● **PASSAGE TO READ**:
● ● ● ● ● ● ●

As a result, the federal government and private health insurers must team up to fight fraud, and keep several emerging trends on their radar. For instance:

  1. Government and private payers must adapt to evolving healthcare fraud activity, from simple upcoding to criminal enterprises. And fraud investigators now must look out for sophisticated schemes in which patients actually receive (sometimes needed) services--which could slip through fraud data nets, Trussell noted.
  2. Fraud investigators must also watch for emerging Affordable Care Act scams, such as copycat HealthCare.gov sites and medical identity theft.
  3. The increasing adoption of electronic health records has led healthcare into an era of "perfectly documented fraud," according to Trussell. Many EHR systems, for example, allow autopopulation to automatically check what the clinician did to make the diagnosis and uncheck what he or she didn't do. And some software doesn't include audit trails."So you don't know whether the doctor checked or unchecked, whether it was the biller, the receptionist or some guy on the street," Trussell said.
  4. Medicare Part B billing has been growing slow and steady. Trussell pointed out several areas responsible for the uptick that need more attention from fraud investigators. Emerging schemes include medically unnecessary heart stents in cardiology, or dermatologists performing cosmetic procedures billed as precancerous lesions.

● ● ● ● ● ● ●

● **INFORMATION PROVIDED**:
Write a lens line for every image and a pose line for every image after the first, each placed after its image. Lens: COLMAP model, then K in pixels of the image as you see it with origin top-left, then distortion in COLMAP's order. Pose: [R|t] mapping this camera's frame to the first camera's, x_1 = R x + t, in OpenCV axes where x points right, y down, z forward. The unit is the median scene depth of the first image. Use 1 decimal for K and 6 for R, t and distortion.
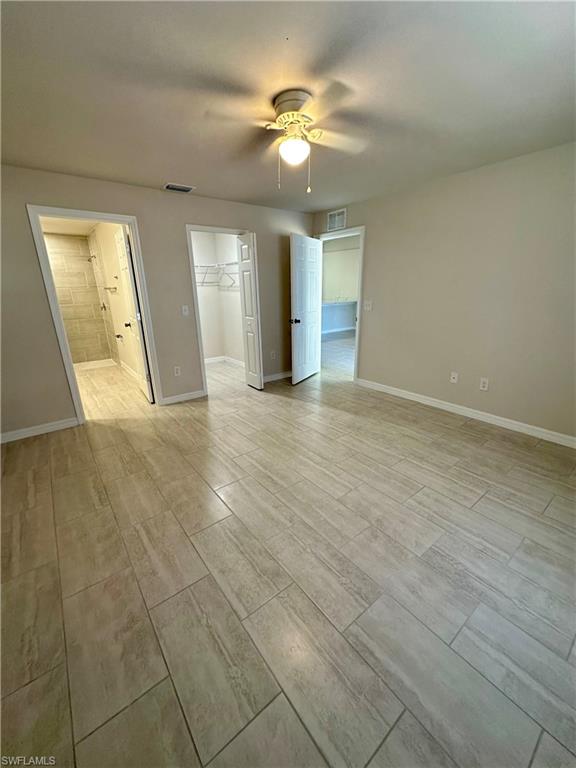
lens RADIAL K [[307.7, 0, 288.0], [0, 307.7, 384.0], [0, 0, 1]] dist [-0.004808, 0.000736]
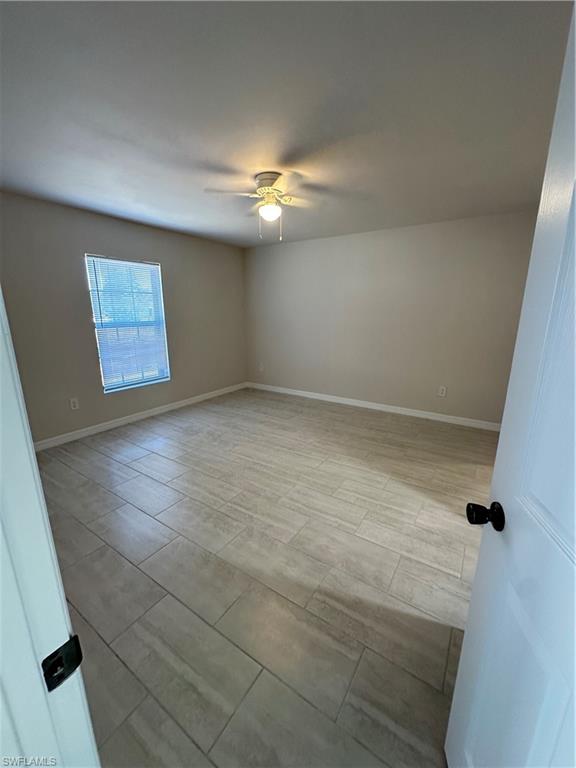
lens RADIAL K [[307.7, 0, 288.0], [0, 307.7, 384.0], [0, 0, 1]] dist [-0.004808, 0.000736]
pose [[-0.949386, 0.085362, -0.302290, 0.293486], [-0.084854, 0.856889, 0.508469, -0.559825], [0.302433, 0.508384, -0.806275, 1.736999]]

● ● ● ● ● ● ●

● **TASK TO CARRY OUT**: Could you go on with the piece on healthcare fraud trends, picking up right after its last sentence? The material comes from a different source than the piece on healthcare fraud trends.

● **ANSWER FOR THIS EXERCISE**:
  5. What' really catching Trussell's attention is diagnostic testing in general and genetic tests in particular--which patients usually don't need and come with a $1,000-price tag. What's more, the testing companies are targeting outside the clinical area, socially engaging people at malls, for example.
  6. Sleep studies also deserve increased attention, as Medicare Part B billing for these services jumped 40 percent in the past five years, Trussell told the audience.
  7. On top of all these healthcare fraud hot spots, Medicare Part C, Medicaid managed care and Medicare managed care keep Trussell up at night. That's because managed care is a blind data spot and investigators can't see the big picture in the data.

"You've seen Medicaid managed care in one state, you've seen it in one state. And good luck getting the states' data to talk," Trussell said.

But with emerging--and evolving--healthcare fraud schemes, payers must use whatever data they have to enhance investigations and prevention efforts, Trussell advised--be they complicated algorithms or excel spreadsheets.